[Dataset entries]
######

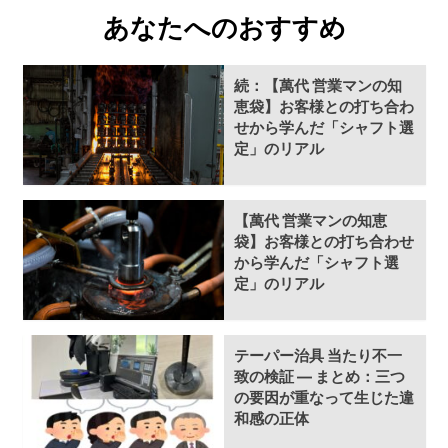
あなたへのおすすめ
続：【萬代 営業マンの知
恵袋】お客様との打ち合わ
せから学んだ「シャフト選
定」のリアル
【萬代 営業マンの知恵
袋】お客様との打ち合わせ
から学んだ「シャフト選
定」のリアル
テーパー治具 当たり不一
致の検証 ― まとめ：三つ
の要因が重なって生じた違
和感の正体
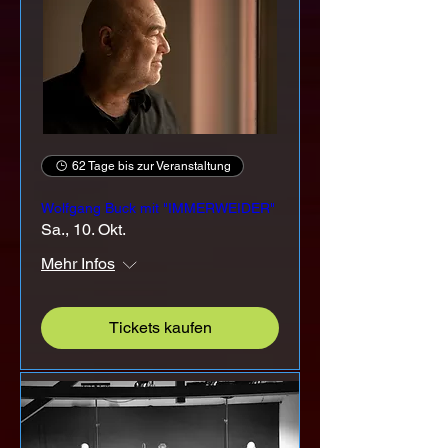
62 Tage bis zur Veranstaltung
Wolfgang Buck mit "IMMERWEIDER"
Sa., 10. Okt.
Mehr Infos
Tickets kaufen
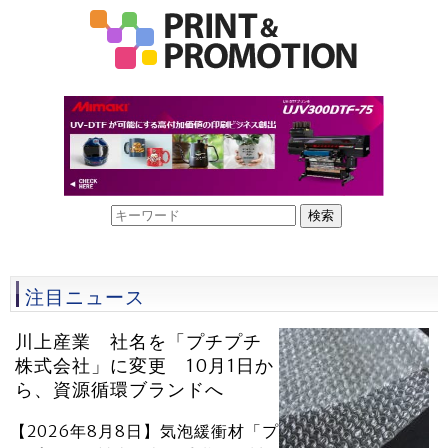
注目ニュース
川上産業 社名を「プチプチ
株式会社」に変更 10月1日か
ら、資源循環ブランドへ
【2026年8月8日】気泡緩衝材「プ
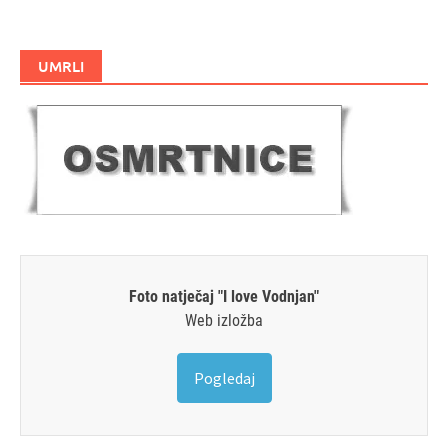
UMRLI
Foto natječaj "I love Vodnjan"
Web izložba
Pogledaj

######

- _PROBLEM STATEMENT_:
Could you transcribe the records above exactly, leaving out any pictures?

- _WRITTEN ANSWER_:
あなたへのおすすめ
続：【萬代 営業マンの知
恵袋】お客様との打ち合わ
せから学んだ「シャフト選
定」のリアル
【萬代 営業マンの知恵
袋】お客様との打ち合わせ
から学んだ「シャフト選
定」のリアル
テーパー治具 当たり不一
致の検証 ― まとめ：三つ
の要因が重なって生じた違
和感の正体
62 Tage bis zur Veranstaltung
Wolfgang Buck mit "IMMERWEIDER"
Sa., 10. Okt.
Mehr Infos
Tickets kaufen
注目ニュース
川上産業 社名を「プチプチ
株式会社」に変更 10月1日か
ら、資源循環ブランドへ
【2026年8月8日】気泡緩衝材「プ
UMRLI
Foto natječaj "I love Vodnjan"
Web izložba
Pogledaj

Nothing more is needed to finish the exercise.